== DATA
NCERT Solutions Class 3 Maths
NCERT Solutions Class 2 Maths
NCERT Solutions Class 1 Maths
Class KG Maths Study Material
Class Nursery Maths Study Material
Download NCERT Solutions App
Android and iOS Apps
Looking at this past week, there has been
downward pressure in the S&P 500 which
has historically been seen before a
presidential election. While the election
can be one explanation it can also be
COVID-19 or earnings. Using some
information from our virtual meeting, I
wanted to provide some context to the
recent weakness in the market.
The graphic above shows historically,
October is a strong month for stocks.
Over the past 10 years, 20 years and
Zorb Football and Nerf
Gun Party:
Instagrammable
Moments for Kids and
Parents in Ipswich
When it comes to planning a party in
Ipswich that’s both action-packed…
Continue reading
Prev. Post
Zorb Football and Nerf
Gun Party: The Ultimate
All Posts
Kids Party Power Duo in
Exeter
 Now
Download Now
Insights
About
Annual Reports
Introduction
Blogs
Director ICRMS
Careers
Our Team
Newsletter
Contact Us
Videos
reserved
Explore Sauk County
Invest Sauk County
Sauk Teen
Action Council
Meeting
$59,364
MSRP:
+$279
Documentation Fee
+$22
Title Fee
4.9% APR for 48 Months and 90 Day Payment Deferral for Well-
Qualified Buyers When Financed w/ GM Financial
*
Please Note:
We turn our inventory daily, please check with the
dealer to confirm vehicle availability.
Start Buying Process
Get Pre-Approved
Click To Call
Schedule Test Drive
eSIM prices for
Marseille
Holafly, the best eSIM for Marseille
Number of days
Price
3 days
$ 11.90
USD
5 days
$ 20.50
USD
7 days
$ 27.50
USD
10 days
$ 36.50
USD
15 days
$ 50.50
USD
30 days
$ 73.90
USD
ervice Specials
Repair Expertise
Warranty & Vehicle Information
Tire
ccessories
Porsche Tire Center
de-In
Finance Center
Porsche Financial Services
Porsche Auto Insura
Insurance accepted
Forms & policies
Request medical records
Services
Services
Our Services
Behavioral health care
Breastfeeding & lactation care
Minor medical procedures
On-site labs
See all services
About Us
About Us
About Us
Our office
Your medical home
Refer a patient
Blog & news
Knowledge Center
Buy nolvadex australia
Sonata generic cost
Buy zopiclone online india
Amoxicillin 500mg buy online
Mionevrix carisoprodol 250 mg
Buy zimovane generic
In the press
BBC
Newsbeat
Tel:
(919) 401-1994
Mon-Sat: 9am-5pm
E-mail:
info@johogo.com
====
* [WHAT YOU SHOULD DO]
Write out every record, exactly as written.

* [REPLY]
NCERT Solutions Class 3 Maths
NCERT Solutions Class 2 Maths
NCERT Solutions Class 1 Maths
Class KG Maths Study Material
Class Nursery Maths Study Material
Download NCERT Solutions App
Android and iOS Apps
Looking at this past week, there has been
downward pressure in the S&P 500 which
has historically been seen before a
presidential election. While the election
can be one explanation it can also be
COVID-19 or earnings. Using some
information from our virtual meeting, I
wanted to provide some context to the
recent weakness in the market.
The graphic above shows historically,
October is a strong month for stocks.
Over the past 10 years, 20 years and
Zorb Football and Nerf
Gun Party:
Instagrammable
Moments for Kids and
Parents in Ipswich
When it comes to planning a party in
Ipswich that’s both action-packed…
Continue reading
Prev. Post
Zorb Football and Nerf
Gun Party: The Ultimate
All Posts
Kids Party Power Duo in
Exeter
 Now
Download Now
Insights
About
Annual Reports
Introduction
Blogs
Director ICRMS
Careers
Our Team
Newsletter
Contact Us
Videos
reserved
Explore Sauk County
Invest Sauk County
Sauk Teen
Action Council
Meeting
$59,364
MSRP:
+$279
Documentation Fee
+$22
Title Fee
4.9% APR for 48 Months and 90 Day Payment Deferral for Well-
Qualified Buyers When Financed w/ GM Financial
*
Please Note:
We turn our inventory daily, please check with the
dealer to confirm vehicle availability.
Start Buying Process
Get Pre-Approved
Click To Call
Schedule Test Drive
eSIM prices for
Marseille
Holafly, the best eSIM for Marseille
Number of days
Price
3 days
$ 11.90
USD
5 days
$ 20.50
USD
7 days
$ 27.50
USD
10 days
$ 36.50
USD
15 days
$ 50.50
USD
30 days
$ 73.90
USD
ervice Specials
Repair Expertise
Warranty & Vehicle Information
Tire
ccessories
Porsche Tire Center
de-In
Finance Center
Porsche Financial Services
Porsche Auto Insura
Insurance accepted
Forms & policies
Request medical records
Services
Services
Our Services
Behavioral health care
Breastfeeding & lactation care
Minor medical procedures
On-site labs
See all services
About Us
About Us
About Us
Our office
Your medical home
Refer a patient
Blog & news
Knowledge Center
Buy nolvadex australia
Sonata generic cost
Buy zopiclone online india
Amoxicillin 500mg buy online
Mionevrix carisoprodol 250 mg
Buy zimovane generic
In the press
BBC
Newsbeat
Tel:
(919) 401-1994
Mon-Sat: 9am-5pm
E-mail:
info@johogo.com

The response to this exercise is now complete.